[Beowulf] Tyan S2882
Mark Hahn
hahn at physics.mcmaster.ca
Tue Sep 26 08:14:45 PDT 2006
> We are currently deploying Tyan S2882 Dual Opteron Boards, and we have
these are older, well-known, widely installed and certainly _can_ run stable.
> found the system to be quite unstable. After BIOS updates and kernel
> changes we still get random kernel panics when under load.
have you run memtest86? are you monitoring temperatures?
(and perhaps voltages)
> So far we have solved the
> - broken BIOS problem with an update to the most recent BIOS.
due to a newer cpu? the cluster I have with S2882's (mixed with
S2881's, I think) hasn't needed any updates, but it's not using
dual-core or anything exotic.
> - Discovered that some power supplies can produce problems
> http://www.anandtech.com/mb/showdoc.aspx?i=2608
I have a hard time believing this is specific to antec+tyan.

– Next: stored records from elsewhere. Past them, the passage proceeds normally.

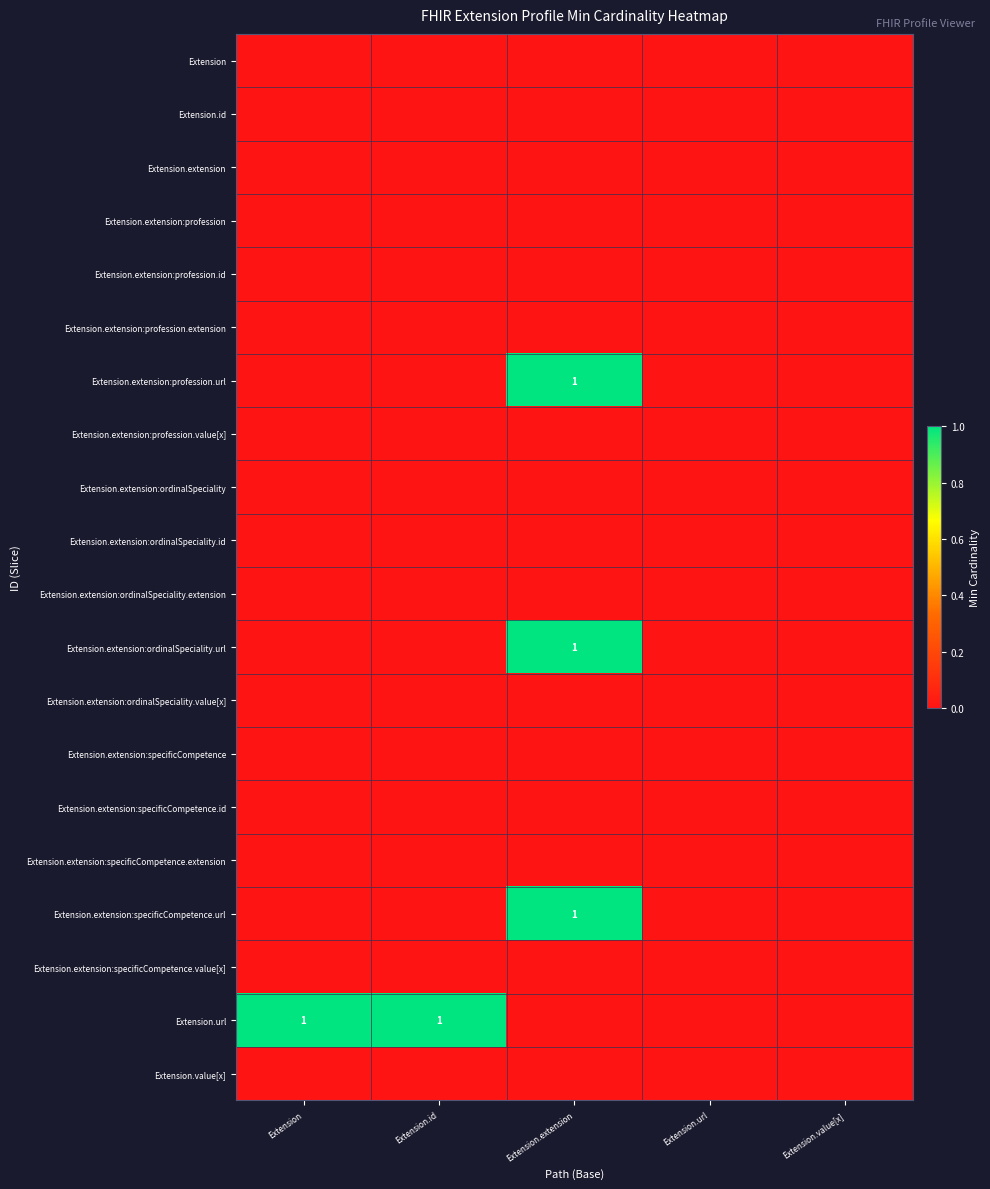

Where is Extension.extension:specificCompetence.extension nearest to the value 0?

Extension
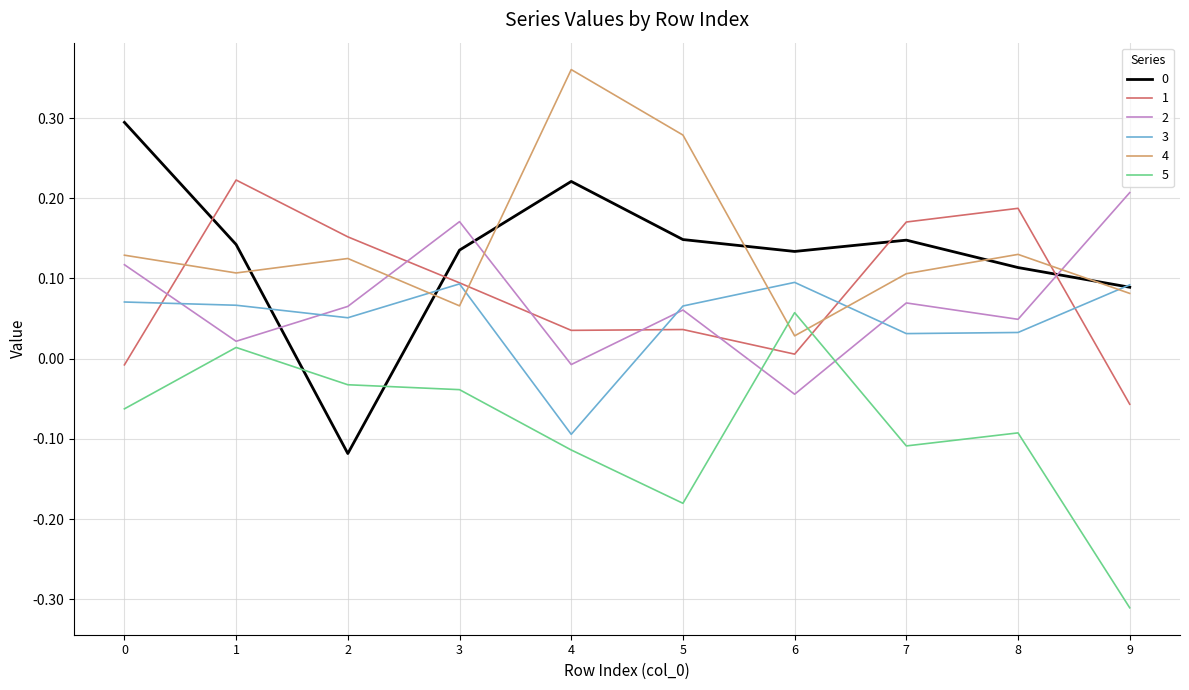

What is the spread (max minus min) of values at 9?

0.5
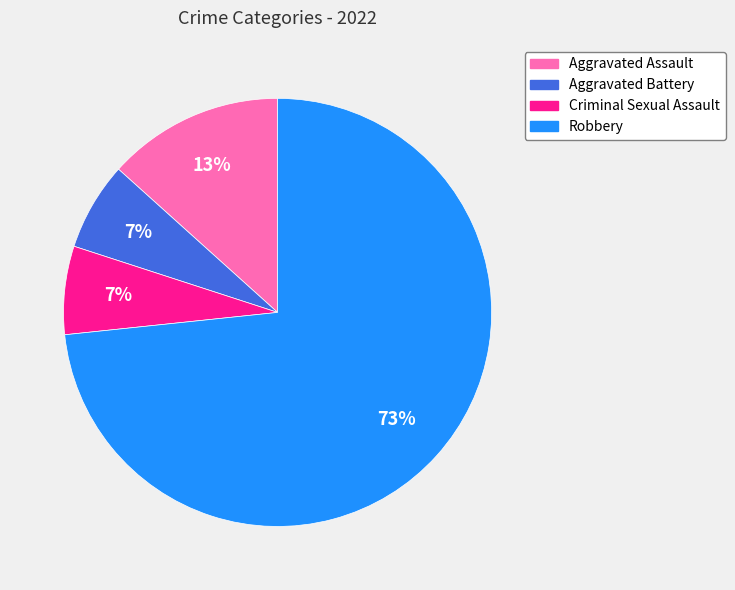

Count the number of slices in the pie.

4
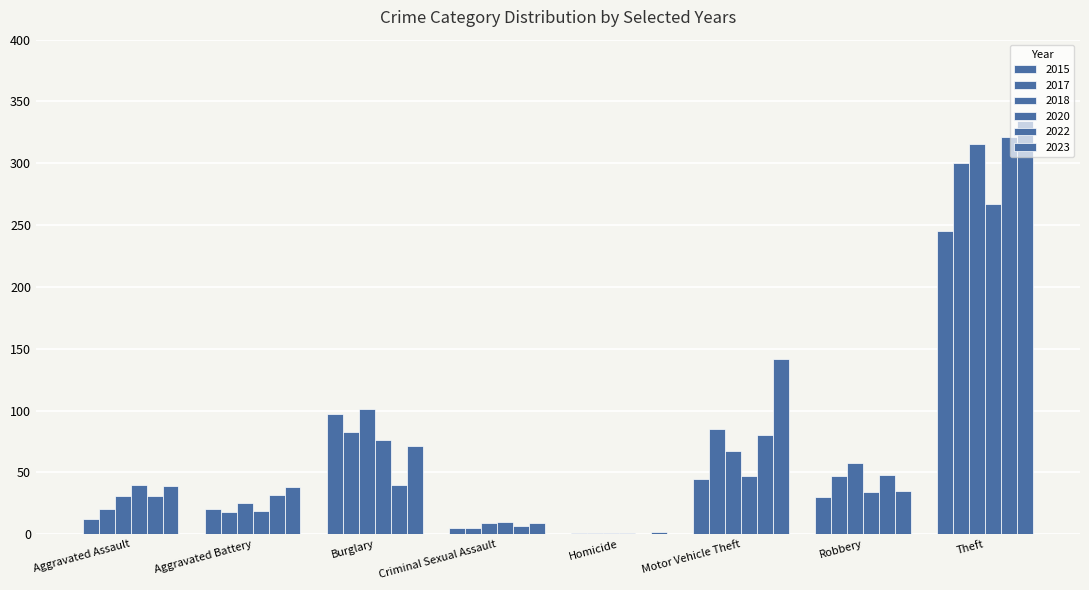

What is the difference between the highest and lowest values at Motor Vehicle Theft?

97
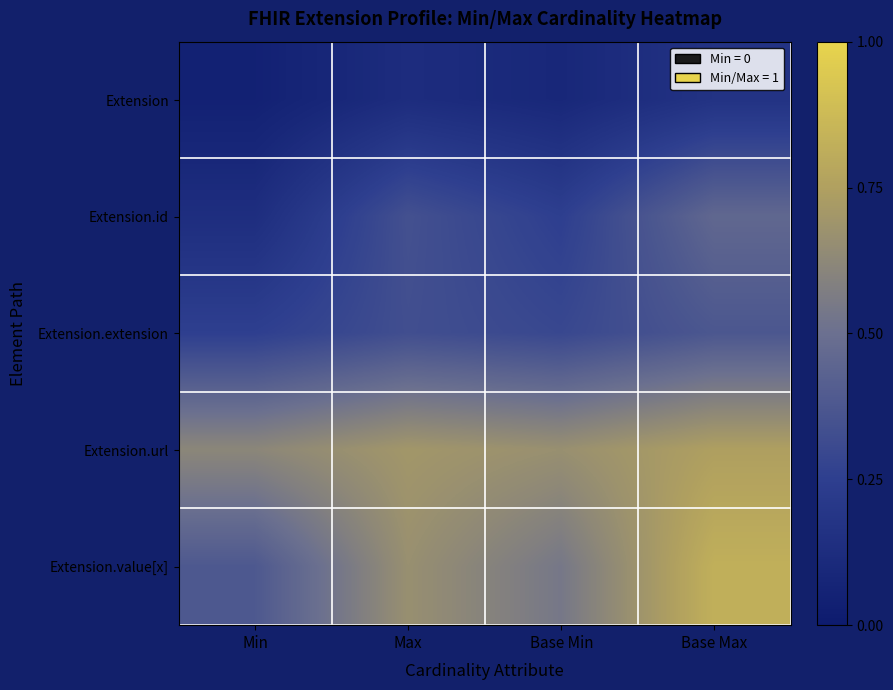

What is the total value across all series at Min?

1.4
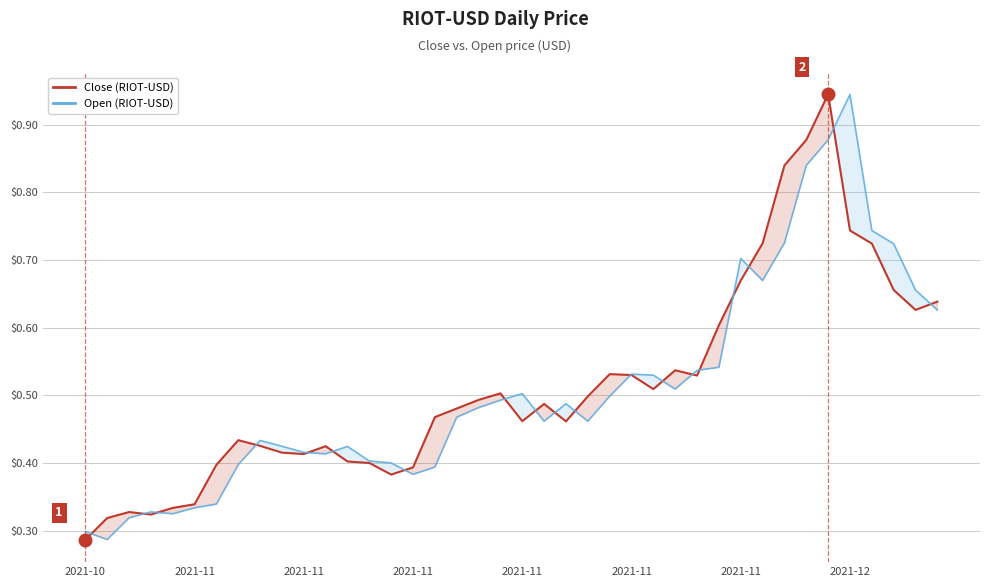

Is the value of Close (RIOT-USD) at 14 greater than the value of Open (RIOT-USD) at 2021-10?

Yes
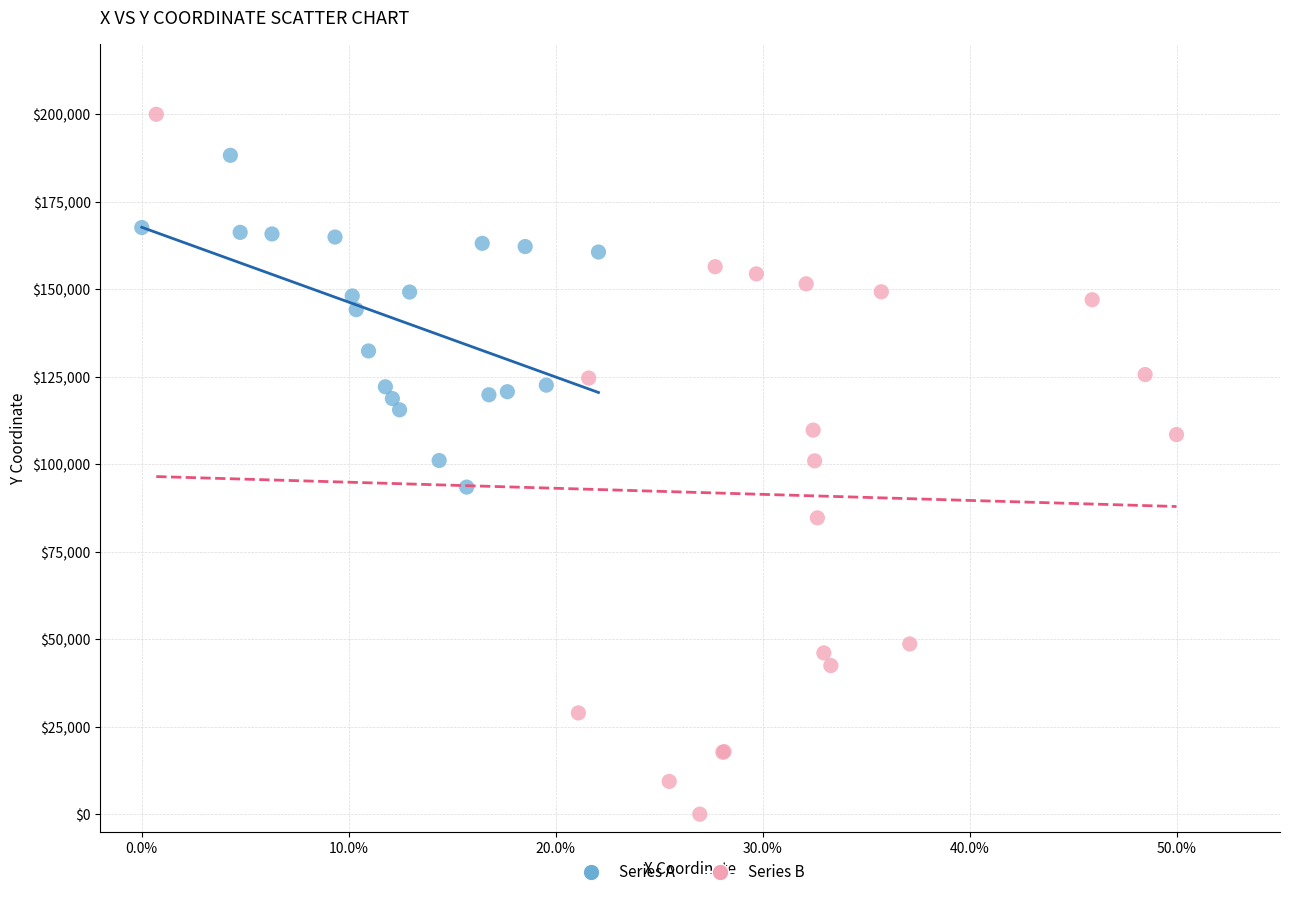

Which series has the largest Y range (max minus min)?

Series B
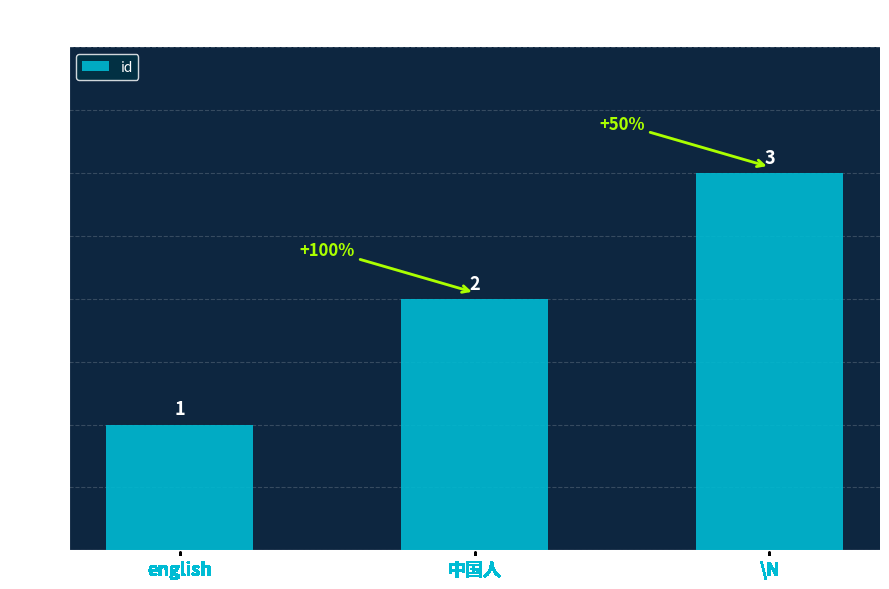

How many data points are less than 2?

1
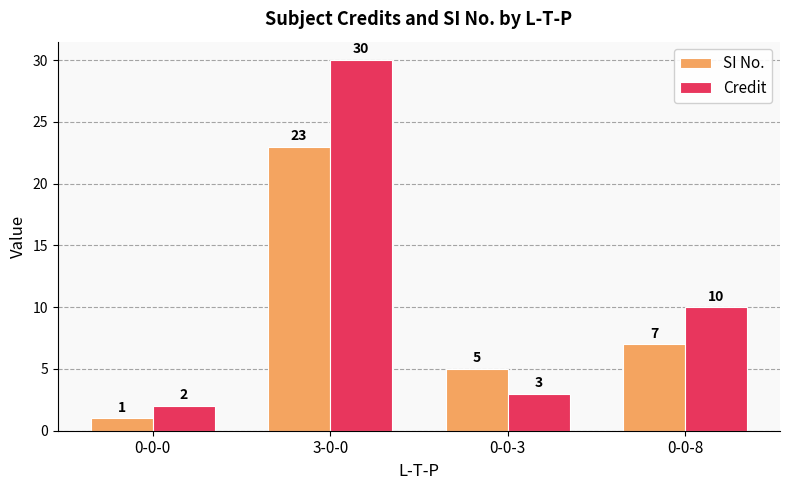

Reading right to left, list all the values displayed in this chart.

SI No.: 7	5	23	1
Credit: 10	3	30	2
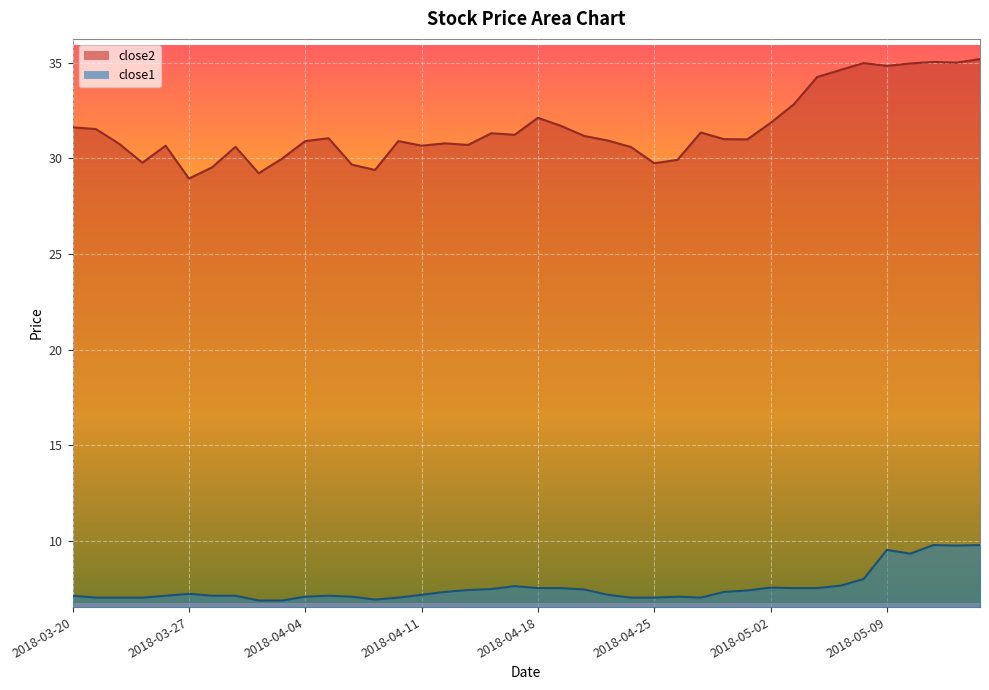

Reading left to right, what are all the values shown in this chart?

close2: 31.6	31.5	30.8	29.8	30.7	28.9	29.5	30.6	29.2	30.0	30.9	31.1	29.7	29.4	30.9	30.7	30.8	30.7	31.3	31.2	32.1	31.7	31.2	30.9	30.6	29.7	29.9	31.4	31.0	31.0	31.9	32.8	34.3	34.6	35.0	34.8	35.0	35.0	35.0	35.2
close1: 7.1	7.0	7.0	7.0	7.1	7.2	7.1	7.1	6.9	6.9	7.1	7.1	7.1	6.9	7.0	7.2	7.3	7.4	7.5	7.6	7.5	7.5	7.5	7.2	7.0	7.0	7.1	7.0	7.3	7.4	7.5	7.5	7.5	7.7	8.0	9.5	9.3	9.8	9.8	9.8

yes, certainly, PS's are a sensitive point, especially if you've
got heavily-configured systems.
> - FS corruption due to a firmeware problem in a RAID hardware board
therefore not related to the MB, right?
> - MCE chipkill errors (non-fatal) due to apparent bad RAM
also not related to the MB, right? also, you really should expect
some small rate of corrected ECC's on any system; it's only a high
rate that's a problem (or uncorrectable ones, of course...)
> To be solved:
> - random kernel panics that take out the logging even when all debug
> flags are set in the kernel, as it fails to sync the disc during the
> kernel panic.
but kernel panics never sync - after all, a panic is specifically
an event from which you can't continue in any way. or am I misunderstanding
what you're saying?
it sounds like you've done a lot of debugging already, but I'd recommend
going back to basics. remove all the io devices, disks, etc and see
whether the board+cpu+memory can run stably, etc.